The Jerusalem Talmud answers with mysticism: Rabbi Pinchas says in the name of Rabbi Shimon ben Lakish that the commandments were written with white fire on black fire, and leaves it at that. The later Babylonian Talmud attempts to clarify: Rabbi Hisda says that the words could be read from both sides in two word orders and that both forward and backward readings were correct (suggesting that the retrograde letters contained even more arcane meanings). Kabbalistic writings of the 14th and 15th centuries – according to the religious, the age of kabbala’s codification; according to historians, the age of its creation – proposed the Talmud’s alphabet of fire as an ur-alphabet. Before glyphs and the innovations of Cadmus (or Kadmus?), before Babel, this was the language we spoke, the language we will speak again after the coming of the Messiah and the disconfusion of tongues. All the languages around us, Indo-European and Altaic, Sino-Tibetan and Afro-Asiatic, are mere representations of this tongue; their sounds and letterforms portals into a semi-comprehensible, apocalypse-grade inferno.
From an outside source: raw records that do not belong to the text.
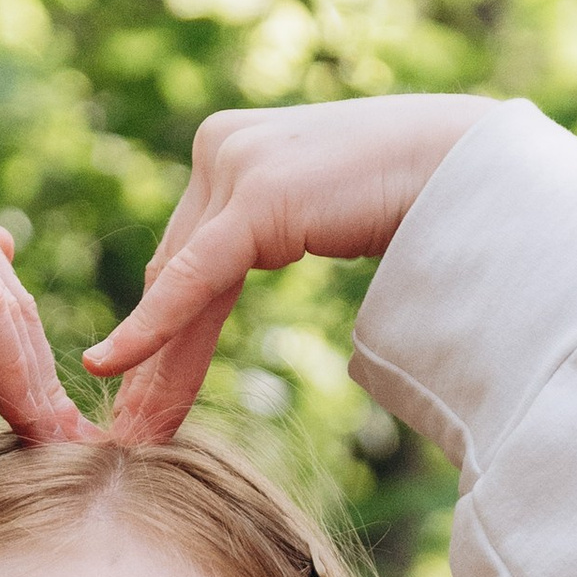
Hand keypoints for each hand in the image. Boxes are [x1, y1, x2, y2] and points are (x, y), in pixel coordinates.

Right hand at [0, 159, 84, 446]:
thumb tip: (2, 251)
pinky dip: (9, 367)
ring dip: (32, 380)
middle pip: (6, 294)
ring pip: (2, 303)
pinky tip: (24, 421)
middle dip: (39, 372)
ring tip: (52, 445)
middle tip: (69, 443)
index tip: (51, 425)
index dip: (26, 356)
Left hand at [84, 97, 498, 443]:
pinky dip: (150, 328)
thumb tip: (241, 271)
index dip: (158, 327)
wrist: (466, 166)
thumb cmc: (412, 193)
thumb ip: (269, 232)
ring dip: (156, 364)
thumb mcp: (316, 216)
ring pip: (179, 285)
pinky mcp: (254, 197)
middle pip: (173, 274)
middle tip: (129, 426)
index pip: (184, 255)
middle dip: (151, 358)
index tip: (140, 391)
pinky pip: (189, 279)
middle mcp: (218, 146)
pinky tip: (110, 366)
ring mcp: (231, 165)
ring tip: (137, 430)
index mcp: (229, 146)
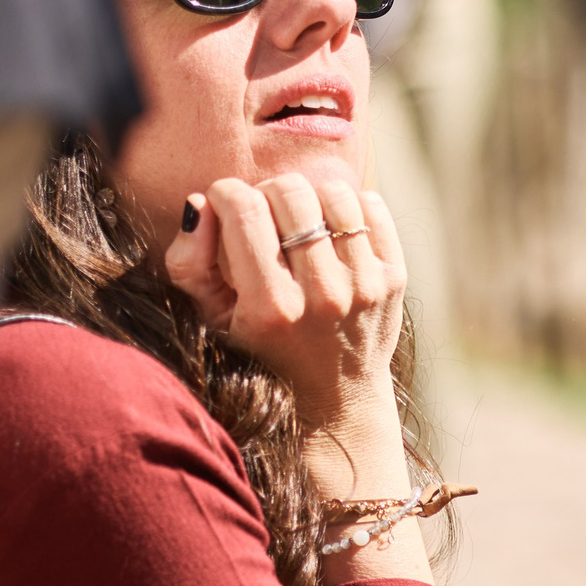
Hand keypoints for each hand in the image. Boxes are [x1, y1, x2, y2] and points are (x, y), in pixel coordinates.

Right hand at [166, 174, 408, 426]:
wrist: (338, 394)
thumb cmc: (263, 348)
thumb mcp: (213, 320)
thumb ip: (190, 264)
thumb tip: (201, 202)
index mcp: (270, 307)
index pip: (244, 210)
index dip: (226, 193)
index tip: (225, 205)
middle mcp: (322, 295)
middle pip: (290, 192)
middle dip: (267, 191)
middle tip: (264, 213)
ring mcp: (364, 285)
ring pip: (334, 193)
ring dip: (310, 195)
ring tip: (299, 219)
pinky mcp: (394, 277)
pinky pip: (371, 207)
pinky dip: (349, 205)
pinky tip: (332, 228)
But only the adept can access the fire, the adepts say, and only those who have been trained can receive illumination. And it’s here that Elisha’s children come back into play. Because children are illiterate. They’ll burst into a jealous rage when they encounter a reading adult. Only once they’ve calmed down will they turn to an animal mimicry: they’ll sit with a book, turn its pages, move their lips and make sounds, though understanding nothing. The Samaritan children taunted Elisha because they were envious of his prophecy – that’s what I was taught at school, with one bald rabbi adding that baldness was caused by too much thinking.
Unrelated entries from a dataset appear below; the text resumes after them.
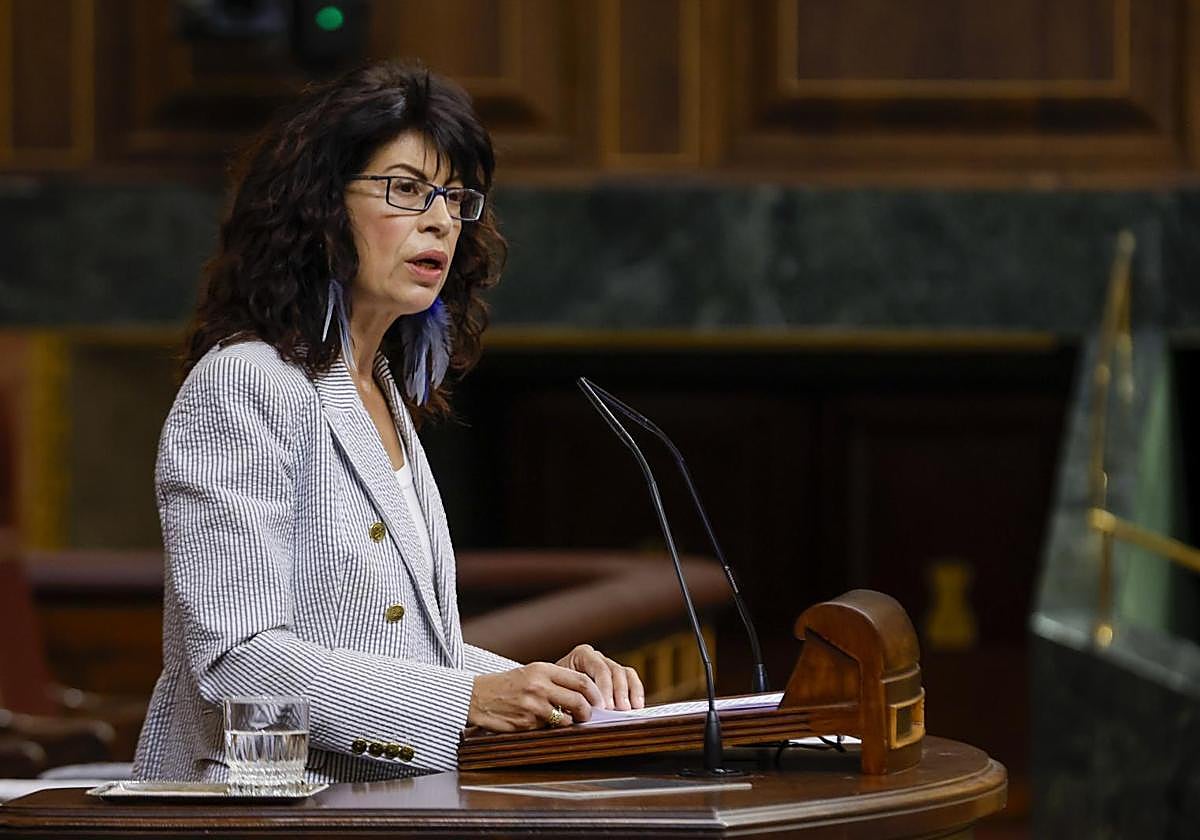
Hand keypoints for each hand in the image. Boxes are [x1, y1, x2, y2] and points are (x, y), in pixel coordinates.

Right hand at [468, 662, 604, 731]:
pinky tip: (539, 722)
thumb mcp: (532, 671)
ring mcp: (532, 707)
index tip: (599, 701)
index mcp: (543, 670)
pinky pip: (547, 729)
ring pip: (565, 720)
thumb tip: (585, 692)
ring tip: (563, 719)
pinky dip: (548, 729)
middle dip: (587, 712)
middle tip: (587, 715)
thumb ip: (556, 679)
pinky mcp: (525, 724)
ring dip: (568, 722)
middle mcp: (539, 687)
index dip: (595, 693)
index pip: (581, 681)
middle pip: (579, 702)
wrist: (477, 696)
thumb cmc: (508, 684)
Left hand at [556, 644, 644, 710]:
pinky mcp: (619, 676)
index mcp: (582, 654)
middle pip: (613, 670)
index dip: (604, 687)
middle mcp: (597, 657)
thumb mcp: (561, 692)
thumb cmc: (557, 693)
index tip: (604, 707)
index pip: (599, 668)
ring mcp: (609, 665)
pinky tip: (637, 706)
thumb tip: (587, 708)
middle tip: (618, 710)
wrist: (555, 694)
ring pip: (624, 674)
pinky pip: (631, 679)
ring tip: (627, 710)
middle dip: (617, 691)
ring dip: (627, 692)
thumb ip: (574, 696)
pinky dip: (636, 691)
Most diaspora Jewish novelists are Elisha’s children, in a sense. They’re no more Judaically literate than your average shtetl peasant of a century ago. Most diaspora Jewish readers are even worse: with no Hebrew, no Yiddish, just a smattering of Bible lore, recipes and jokes. The novelist’s only solution for this ignorance is to reinvent Judaism, as Marcus has done. He has exiled the public name of the religion from its past in order to imbue it with private meaning. He has turned ‘Jew’ from appellation to word to pure intellection: fictile, unfixable, rootless. This is a variation on what Marcus earlier did with toasters and vacuums, ‘weather’ and ‘sleep’. It’s also a kabbalistic technique.
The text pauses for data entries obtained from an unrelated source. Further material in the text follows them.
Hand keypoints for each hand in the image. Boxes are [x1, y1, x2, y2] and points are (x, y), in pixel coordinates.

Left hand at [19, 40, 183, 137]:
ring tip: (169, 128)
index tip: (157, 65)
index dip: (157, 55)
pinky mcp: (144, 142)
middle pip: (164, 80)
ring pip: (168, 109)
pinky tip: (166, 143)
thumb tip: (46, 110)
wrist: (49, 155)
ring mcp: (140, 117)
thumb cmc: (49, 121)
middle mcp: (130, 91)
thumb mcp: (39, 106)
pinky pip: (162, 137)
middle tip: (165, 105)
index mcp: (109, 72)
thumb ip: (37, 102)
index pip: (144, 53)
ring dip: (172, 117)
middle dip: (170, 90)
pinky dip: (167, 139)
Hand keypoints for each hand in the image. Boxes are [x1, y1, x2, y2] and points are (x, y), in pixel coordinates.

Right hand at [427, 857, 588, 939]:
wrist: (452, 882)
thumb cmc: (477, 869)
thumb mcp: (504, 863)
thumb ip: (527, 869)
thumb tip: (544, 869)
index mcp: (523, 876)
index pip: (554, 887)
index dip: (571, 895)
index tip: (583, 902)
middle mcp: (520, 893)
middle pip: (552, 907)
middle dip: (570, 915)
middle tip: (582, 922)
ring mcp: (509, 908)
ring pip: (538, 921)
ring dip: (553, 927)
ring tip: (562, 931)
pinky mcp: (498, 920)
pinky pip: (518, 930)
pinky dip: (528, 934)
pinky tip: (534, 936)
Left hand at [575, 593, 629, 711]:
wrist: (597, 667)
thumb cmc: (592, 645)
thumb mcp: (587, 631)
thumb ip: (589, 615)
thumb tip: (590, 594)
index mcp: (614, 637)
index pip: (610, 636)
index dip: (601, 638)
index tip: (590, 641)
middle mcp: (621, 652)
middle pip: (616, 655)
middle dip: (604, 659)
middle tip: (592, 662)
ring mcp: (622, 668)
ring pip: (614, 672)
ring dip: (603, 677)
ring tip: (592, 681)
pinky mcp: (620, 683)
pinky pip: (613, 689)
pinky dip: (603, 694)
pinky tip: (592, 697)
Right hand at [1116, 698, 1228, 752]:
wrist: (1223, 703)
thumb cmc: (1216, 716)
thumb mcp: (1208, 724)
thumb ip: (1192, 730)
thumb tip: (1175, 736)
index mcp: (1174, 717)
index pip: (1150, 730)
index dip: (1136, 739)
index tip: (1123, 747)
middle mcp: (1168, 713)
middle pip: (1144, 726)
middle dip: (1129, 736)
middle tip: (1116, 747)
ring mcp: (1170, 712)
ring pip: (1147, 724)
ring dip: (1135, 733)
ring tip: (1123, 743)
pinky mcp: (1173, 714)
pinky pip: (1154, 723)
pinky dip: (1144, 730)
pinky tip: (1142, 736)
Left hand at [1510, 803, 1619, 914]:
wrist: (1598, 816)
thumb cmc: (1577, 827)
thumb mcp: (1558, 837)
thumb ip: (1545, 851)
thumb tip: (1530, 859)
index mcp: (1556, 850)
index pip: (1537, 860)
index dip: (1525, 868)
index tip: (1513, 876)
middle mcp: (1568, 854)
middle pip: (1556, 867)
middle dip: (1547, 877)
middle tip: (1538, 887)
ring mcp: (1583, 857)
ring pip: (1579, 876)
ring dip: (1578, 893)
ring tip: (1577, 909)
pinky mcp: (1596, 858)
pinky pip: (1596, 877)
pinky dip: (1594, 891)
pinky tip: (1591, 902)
Kabbalists always practised meditating on individual Hebrew letters, even on the individual limbs of the letters, attempting to discern insights into the ineffable flame and, as kabbala became absorbed into Central and Eastern European Jewish life, this practice started to be recommended for shtetl peasants who had difficulties getting through the prayers. Don’t worry if you can’t read the Torah, just sit and stare at this Aleph; repeat it soundlessly three times a day – your worship counts all the same. For those who fail to comprehend its significant and beautiful mysteries, I’d recommend the same method for Marcus’s book. Behind the black, amid the white, it burns.